+++ RECORDS TO USE +++
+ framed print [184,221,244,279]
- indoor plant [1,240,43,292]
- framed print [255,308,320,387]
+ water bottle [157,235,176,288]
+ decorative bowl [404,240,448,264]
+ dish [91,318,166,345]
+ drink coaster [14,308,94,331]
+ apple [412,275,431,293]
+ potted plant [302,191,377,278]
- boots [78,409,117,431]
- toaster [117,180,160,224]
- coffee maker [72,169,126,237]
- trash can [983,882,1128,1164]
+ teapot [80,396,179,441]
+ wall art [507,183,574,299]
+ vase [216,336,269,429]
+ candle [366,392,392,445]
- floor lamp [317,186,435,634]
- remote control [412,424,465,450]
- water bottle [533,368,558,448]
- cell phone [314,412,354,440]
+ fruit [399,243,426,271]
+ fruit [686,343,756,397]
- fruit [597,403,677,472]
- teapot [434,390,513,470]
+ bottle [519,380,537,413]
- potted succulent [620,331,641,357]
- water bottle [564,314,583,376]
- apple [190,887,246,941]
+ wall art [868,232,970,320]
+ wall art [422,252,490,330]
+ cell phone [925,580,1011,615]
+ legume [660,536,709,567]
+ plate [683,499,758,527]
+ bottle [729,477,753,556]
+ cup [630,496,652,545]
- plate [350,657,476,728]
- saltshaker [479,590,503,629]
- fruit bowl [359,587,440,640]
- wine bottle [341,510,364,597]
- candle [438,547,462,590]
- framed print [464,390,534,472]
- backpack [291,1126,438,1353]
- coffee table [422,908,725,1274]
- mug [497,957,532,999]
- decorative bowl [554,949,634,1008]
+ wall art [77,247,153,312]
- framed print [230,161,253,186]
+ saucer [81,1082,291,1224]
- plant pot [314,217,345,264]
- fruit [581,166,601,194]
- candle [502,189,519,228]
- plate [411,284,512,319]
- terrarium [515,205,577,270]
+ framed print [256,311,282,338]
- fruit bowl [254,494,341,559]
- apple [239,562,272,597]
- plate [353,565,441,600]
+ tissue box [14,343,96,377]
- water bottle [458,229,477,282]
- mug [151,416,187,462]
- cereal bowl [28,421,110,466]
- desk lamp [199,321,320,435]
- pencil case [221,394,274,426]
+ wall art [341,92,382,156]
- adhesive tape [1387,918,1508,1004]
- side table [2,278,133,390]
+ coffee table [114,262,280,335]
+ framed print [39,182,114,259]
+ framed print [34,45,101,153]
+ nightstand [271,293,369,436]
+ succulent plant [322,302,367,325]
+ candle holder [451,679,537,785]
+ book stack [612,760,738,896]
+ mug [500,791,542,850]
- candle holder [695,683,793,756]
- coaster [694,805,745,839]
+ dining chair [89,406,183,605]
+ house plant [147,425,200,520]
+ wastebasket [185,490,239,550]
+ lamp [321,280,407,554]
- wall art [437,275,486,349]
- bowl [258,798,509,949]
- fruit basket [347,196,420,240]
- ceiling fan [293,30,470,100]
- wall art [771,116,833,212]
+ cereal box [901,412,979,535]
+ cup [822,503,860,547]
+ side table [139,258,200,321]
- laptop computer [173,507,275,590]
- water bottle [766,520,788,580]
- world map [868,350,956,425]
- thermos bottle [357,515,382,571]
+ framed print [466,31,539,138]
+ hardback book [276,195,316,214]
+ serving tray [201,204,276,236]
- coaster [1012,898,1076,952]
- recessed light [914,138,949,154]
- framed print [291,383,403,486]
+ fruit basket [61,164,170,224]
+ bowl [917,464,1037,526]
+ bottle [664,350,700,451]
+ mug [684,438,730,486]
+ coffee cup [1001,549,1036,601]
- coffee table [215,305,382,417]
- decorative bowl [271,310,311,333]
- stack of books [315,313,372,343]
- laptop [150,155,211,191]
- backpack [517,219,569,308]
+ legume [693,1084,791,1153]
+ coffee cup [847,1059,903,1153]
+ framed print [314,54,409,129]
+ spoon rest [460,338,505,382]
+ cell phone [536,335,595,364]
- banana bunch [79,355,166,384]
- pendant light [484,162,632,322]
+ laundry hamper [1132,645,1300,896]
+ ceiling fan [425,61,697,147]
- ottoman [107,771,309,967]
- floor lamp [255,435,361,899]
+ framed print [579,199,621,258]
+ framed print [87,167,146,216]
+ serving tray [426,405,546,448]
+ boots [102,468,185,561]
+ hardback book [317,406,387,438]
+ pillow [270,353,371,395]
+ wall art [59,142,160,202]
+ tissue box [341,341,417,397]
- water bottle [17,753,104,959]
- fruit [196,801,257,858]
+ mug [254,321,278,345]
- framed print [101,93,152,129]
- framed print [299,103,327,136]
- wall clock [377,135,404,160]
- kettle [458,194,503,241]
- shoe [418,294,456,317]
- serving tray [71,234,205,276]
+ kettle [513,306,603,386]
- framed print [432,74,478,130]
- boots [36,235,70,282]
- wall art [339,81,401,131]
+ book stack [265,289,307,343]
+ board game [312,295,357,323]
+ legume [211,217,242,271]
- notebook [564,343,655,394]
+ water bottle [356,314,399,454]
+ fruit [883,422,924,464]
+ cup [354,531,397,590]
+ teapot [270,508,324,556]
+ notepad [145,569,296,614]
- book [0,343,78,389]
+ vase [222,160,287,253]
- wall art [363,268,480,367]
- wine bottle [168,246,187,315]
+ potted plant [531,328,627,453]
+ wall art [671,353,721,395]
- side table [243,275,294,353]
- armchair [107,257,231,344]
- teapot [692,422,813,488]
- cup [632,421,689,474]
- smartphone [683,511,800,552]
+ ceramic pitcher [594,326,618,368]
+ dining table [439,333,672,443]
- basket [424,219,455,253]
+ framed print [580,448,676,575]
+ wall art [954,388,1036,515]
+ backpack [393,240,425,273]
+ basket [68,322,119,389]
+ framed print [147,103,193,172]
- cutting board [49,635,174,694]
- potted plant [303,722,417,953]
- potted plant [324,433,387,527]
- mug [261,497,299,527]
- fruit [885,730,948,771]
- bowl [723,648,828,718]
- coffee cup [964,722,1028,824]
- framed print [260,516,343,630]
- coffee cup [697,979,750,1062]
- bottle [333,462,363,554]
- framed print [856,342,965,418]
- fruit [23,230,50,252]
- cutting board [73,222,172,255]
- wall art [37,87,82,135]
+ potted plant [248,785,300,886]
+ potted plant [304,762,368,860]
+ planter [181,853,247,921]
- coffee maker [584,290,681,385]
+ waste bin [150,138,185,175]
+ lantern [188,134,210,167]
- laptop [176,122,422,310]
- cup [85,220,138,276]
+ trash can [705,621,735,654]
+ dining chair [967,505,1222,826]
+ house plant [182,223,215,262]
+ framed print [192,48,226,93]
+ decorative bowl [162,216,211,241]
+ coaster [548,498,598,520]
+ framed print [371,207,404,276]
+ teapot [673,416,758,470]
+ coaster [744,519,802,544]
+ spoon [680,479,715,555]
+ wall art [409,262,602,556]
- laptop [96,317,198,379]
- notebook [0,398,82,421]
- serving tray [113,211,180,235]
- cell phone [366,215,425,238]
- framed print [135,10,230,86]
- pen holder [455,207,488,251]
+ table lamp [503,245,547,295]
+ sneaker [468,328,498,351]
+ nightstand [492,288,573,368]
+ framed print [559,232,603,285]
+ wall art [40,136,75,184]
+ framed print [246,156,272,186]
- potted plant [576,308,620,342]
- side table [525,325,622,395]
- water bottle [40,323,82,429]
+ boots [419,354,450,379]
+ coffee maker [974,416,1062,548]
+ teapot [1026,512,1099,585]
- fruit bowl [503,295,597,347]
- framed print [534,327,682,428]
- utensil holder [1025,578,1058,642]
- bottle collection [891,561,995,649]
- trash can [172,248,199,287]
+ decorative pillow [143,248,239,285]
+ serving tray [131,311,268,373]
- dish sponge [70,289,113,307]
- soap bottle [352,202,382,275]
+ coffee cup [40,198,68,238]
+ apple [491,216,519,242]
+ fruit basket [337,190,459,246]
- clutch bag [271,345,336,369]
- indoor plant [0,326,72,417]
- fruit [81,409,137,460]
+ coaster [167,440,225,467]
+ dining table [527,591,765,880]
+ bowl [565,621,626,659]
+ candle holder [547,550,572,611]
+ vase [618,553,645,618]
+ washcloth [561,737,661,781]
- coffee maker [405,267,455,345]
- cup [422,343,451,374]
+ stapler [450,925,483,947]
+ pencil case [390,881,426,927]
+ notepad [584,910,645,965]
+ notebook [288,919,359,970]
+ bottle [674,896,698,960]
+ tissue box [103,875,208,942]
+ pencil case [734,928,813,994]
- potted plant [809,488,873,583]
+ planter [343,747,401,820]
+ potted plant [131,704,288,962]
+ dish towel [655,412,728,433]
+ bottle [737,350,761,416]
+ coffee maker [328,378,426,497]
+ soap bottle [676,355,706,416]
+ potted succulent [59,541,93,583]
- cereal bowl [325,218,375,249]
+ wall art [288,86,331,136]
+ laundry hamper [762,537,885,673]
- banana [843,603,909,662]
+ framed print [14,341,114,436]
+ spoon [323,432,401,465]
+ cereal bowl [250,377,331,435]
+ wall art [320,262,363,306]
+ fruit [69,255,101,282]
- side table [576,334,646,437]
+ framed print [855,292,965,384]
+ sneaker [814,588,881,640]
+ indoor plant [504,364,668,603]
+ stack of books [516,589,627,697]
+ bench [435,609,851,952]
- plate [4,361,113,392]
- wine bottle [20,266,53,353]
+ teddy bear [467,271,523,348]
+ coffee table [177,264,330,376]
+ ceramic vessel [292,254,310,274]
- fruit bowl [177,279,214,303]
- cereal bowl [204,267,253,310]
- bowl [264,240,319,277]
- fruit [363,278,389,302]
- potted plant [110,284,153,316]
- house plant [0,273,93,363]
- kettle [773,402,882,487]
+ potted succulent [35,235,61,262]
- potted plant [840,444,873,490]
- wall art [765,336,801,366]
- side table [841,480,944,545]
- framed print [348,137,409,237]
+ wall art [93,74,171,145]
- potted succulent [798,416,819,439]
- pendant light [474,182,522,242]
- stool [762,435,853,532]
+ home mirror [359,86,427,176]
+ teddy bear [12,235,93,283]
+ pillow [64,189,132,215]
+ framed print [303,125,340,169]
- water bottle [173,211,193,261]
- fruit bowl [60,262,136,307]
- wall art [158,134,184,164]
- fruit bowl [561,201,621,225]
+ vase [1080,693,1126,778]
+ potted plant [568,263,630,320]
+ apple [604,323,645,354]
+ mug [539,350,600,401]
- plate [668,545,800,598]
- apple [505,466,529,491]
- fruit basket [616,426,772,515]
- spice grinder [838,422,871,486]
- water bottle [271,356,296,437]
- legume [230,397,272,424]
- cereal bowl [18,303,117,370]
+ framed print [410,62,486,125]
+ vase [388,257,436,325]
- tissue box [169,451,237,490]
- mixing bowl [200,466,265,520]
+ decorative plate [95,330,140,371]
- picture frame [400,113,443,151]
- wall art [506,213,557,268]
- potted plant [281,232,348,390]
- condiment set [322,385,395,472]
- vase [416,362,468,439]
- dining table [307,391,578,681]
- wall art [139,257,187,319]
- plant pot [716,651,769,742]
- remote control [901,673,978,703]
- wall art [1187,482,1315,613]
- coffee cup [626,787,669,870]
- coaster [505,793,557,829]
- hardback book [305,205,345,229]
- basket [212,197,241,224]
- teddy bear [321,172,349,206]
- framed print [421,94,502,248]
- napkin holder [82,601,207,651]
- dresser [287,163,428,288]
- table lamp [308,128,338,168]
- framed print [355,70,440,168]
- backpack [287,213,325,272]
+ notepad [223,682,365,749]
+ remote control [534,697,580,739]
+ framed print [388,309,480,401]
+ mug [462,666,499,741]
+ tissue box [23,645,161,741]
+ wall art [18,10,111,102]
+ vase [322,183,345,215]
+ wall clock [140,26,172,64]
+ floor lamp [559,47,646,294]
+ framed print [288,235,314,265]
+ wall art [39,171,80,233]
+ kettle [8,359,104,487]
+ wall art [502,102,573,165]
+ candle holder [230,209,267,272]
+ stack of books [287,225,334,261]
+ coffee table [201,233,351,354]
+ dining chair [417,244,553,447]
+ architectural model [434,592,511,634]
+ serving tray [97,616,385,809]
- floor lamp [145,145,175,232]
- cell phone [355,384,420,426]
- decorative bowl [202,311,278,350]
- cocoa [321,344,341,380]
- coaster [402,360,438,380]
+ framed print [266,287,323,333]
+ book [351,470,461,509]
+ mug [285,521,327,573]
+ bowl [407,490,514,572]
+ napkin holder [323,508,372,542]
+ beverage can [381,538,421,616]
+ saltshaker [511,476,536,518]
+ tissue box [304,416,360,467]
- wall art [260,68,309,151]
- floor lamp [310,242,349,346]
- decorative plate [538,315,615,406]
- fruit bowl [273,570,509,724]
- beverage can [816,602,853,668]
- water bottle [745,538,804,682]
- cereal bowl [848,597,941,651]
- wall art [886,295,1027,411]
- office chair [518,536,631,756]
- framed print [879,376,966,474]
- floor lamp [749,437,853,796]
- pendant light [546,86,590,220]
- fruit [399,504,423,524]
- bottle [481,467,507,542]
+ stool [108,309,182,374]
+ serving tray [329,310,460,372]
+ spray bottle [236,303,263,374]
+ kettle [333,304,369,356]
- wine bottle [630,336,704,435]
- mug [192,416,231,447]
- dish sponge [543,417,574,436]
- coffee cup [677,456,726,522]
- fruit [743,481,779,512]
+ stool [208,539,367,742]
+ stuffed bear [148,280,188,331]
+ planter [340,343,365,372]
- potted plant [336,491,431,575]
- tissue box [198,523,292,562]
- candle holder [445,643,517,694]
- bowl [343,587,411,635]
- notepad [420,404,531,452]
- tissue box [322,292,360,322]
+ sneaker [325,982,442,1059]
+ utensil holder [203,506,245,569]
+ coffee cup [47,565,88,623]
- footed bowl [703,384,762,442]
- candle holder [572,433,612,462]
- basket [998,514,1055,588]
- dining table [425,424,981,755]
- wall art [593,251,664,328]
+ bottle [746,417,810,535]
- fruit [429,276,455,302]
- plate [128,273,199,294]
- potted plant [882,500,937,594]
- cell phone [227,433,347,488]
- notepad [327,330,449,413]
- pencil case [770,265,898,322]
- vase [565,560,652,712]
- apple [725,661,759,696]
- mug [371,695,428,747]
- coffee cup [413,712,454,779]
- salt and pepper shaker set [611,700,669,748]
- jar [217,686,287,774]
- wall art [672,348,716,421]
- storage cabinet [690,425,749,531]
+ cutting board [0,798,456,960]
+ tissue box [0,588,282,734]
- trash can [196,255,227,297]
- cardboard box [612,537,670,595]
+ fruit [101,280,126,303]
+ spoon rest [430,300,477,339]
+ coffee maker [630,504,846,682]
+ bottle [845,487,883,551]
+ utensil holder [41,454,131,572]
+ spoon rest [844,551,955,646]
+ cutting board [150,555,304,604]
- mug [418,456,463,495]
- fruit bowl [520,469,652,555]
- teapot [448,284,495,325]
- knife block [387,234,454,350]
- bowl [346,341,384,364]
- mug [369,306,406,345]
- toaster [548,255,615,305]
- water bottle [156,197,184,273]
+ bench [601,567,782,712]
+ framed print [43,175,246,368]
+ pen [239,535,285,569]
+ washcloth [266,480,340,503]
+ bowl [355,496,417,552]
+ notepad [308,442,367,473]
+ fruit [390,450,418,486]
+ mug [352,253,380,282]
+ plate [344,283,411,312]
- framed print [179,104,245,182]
+++
Of all the entries above, output exactly the lines between the one holding "- fruit basket [616,426,772,515]" and the one holding "- mixing bowl [200,466,265,520]", inclusive.

- fruit basket [616,426,772,515]
- spice grinder [838,422,871,486]
- water bottle [271,356,296,437]
- legume [230,397,272,424]
- cereal bowl [18,303,117,370]
+ framed print [410,62,486,125]
+ vase [388,257,436,325]
- tissue box [169,451,237,490]
- mixing bowl [200,466,265,520]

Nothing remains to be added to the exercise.